Geblieben sind auch Beiträge, die sich konsequent einer gängigen Typisierung entziehen und eher märchenhafter Natur sind (WUNDER, GOTTES KIND und FEUERENGEL), auch wenn diese Märchen mit teils brachialen Mitteln erzählt werden. Für Leser, die auf eine unbedingt logische Auflösung verzichten können und in der Lage sind, sich einfach von der Stimmung einer Geschichte (oder besser: auf dunklen Schwingen) tragen zu lassen, sind Marc-Alastor E.-E.s und Dominik Irtenkaufs so geartete Beiträge unbedingt zu empfehlen. Beides eher ausladende, düstere Gemälde als nüchtern durchkonzipierte Reissbrettzeichungen.

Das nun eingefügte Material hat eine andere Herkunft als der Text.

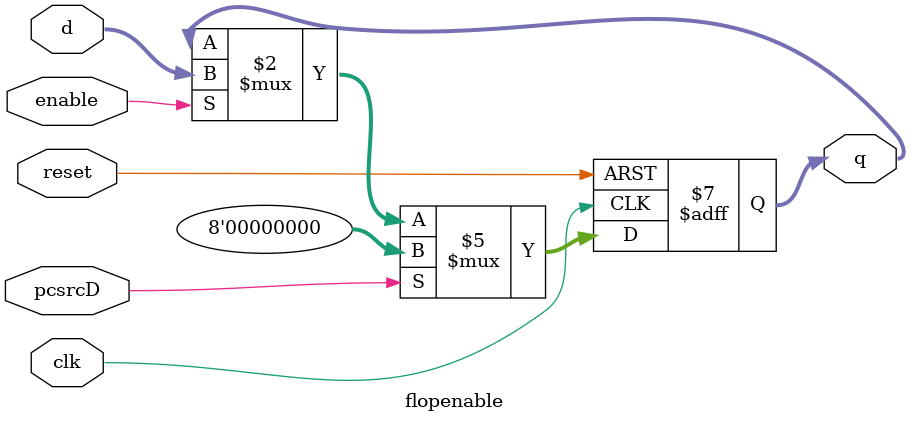
<source format=v>
module flopenable #(parameter WIDTH=8)
				(	
					input enable,clk, reset,pcsrcD,
					input [WIDTH-1:0] d,
					output reg [WIDTH-1:0] q );
					
	always @ (posedge clk, posedge reset) begin
		if (reset) q <= 32'b10111100000000000000000000000000;
		else if(pcsrcD) q <= 32'b10111100000000000000000000000000;
		else if (enable) begin
			q <= d;
		
		end
	end
endmodule
</source>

Freunden des eher bodenständigen (aber deswegen nicht weniger wirkungsvollen) Grusels kommen bestimmt die Beiträge von Andreas Gruber, der sich aufgrund seiner Verlässlichkeit inzwischen zu einer festen Phantastik-Größe entwickelt hat, das tragisch-romatische Carpenter/Staats-Duett und Aino Laos überraschende Anekdote aus dem Black Wings Inn gelegen. Nachdenkenswerte Beiträge, da sich Teile davon gut in die wirkliche Welt übertragen lassen, liefern Uschi Zietsch und Alisha Bionda selbst.

Zusätzlich zum Titelbild hat der Grafiker Mark Freier zu jeder Story eine Grafik erstellt, die je eine Szene aus der Geschichte wiedergibt und so diesen Gesichter verleiht. Zusammen mit den liebevollen Szenetrennern (kleine Fledermäuse) und natürlich den Stories selbst, ergibt sich ein kompaktes Gesamtbild, das trotz der Unterschiedlichkeit der Beiträge überzeugen kann.